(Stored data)
########################################
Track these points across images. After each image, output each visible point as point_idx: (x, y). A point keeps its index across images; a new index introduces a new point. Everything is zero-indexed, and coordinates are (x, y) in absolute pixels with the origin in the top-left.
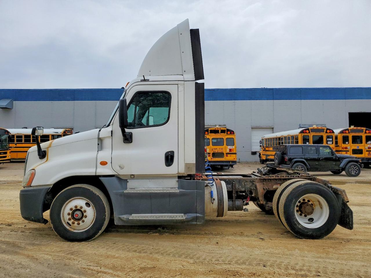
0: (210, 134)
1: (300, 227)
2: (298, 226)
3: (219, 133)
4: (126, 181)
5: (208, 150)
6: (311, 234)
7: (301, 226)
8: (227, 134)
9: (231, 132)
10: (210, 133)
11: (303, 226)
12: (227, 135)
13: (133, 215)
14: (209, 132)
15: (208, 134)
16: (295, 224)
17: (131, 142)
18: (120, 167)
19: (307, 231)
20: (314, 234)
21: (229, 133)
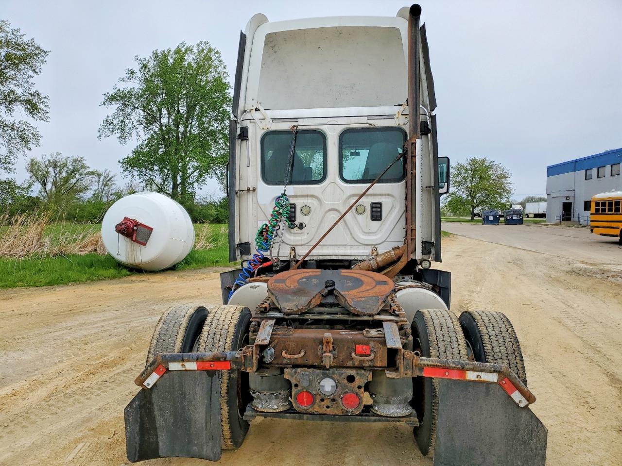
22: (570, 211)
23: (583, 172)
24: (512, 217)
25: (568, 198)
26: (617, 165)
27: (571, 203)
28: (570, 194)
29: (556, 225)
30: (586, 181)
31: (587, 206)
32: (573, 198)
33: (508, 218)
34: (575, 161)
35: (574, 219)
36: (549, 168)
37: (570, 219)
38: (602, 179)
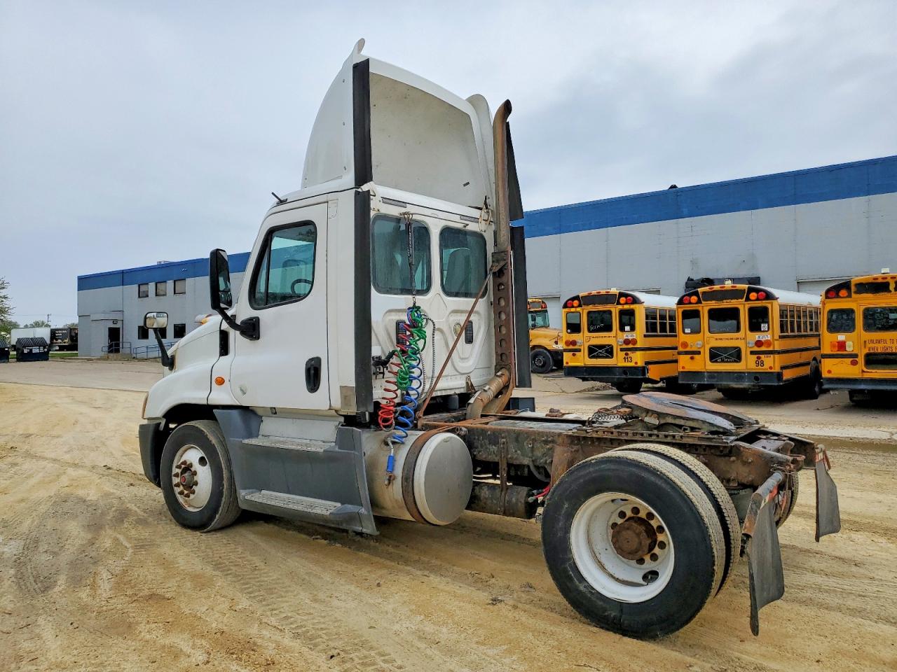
########################################
What is required | Can you edit all the records so that "top-left" becomes "upper-left" and nothing else changes? Leave the pictures out of your answer.

Result for this task |
Track these points across images. After each image, output each visible point as point_idx: (x, y). A point keeps its index across images; a new index introduces a new point. Everything is zero-indexed, and coordinates are (x, y) in absolute pixels with the origin in the upper-left.
0: (210, 134)
1: (300, 227)
2: (298, 226)
3: (219, 133)
4: (126, 181)
5: (208, 150)
6: (311, 234)
7: (301, 226)
8: (227, 134)
9: (231, 132)
10: (210, 133)
11: (303, 226)
12: (227, 135)
13: (133, 215)
14: (209, 132)
15: (208, 134)
16: (295, 224)
17: (131, 142)
18: (120, 167)
19: (307, 231)
20: (314, 234)
21: (229, 133)
22: (570, 211)
23: (583, 172)
24: (512, 217)
25: (568, 198)
26: (617, 165)
27: (571, 203)
28: (570, 194)
29: (556, 225)
30: (586, 181)
31: (587, 206)
32: (573, 198)
33: (508, 218)
34: (575, 161)
35: (574, 219)
36: (549, 168)
37: (570, 219)
38: (602, 179)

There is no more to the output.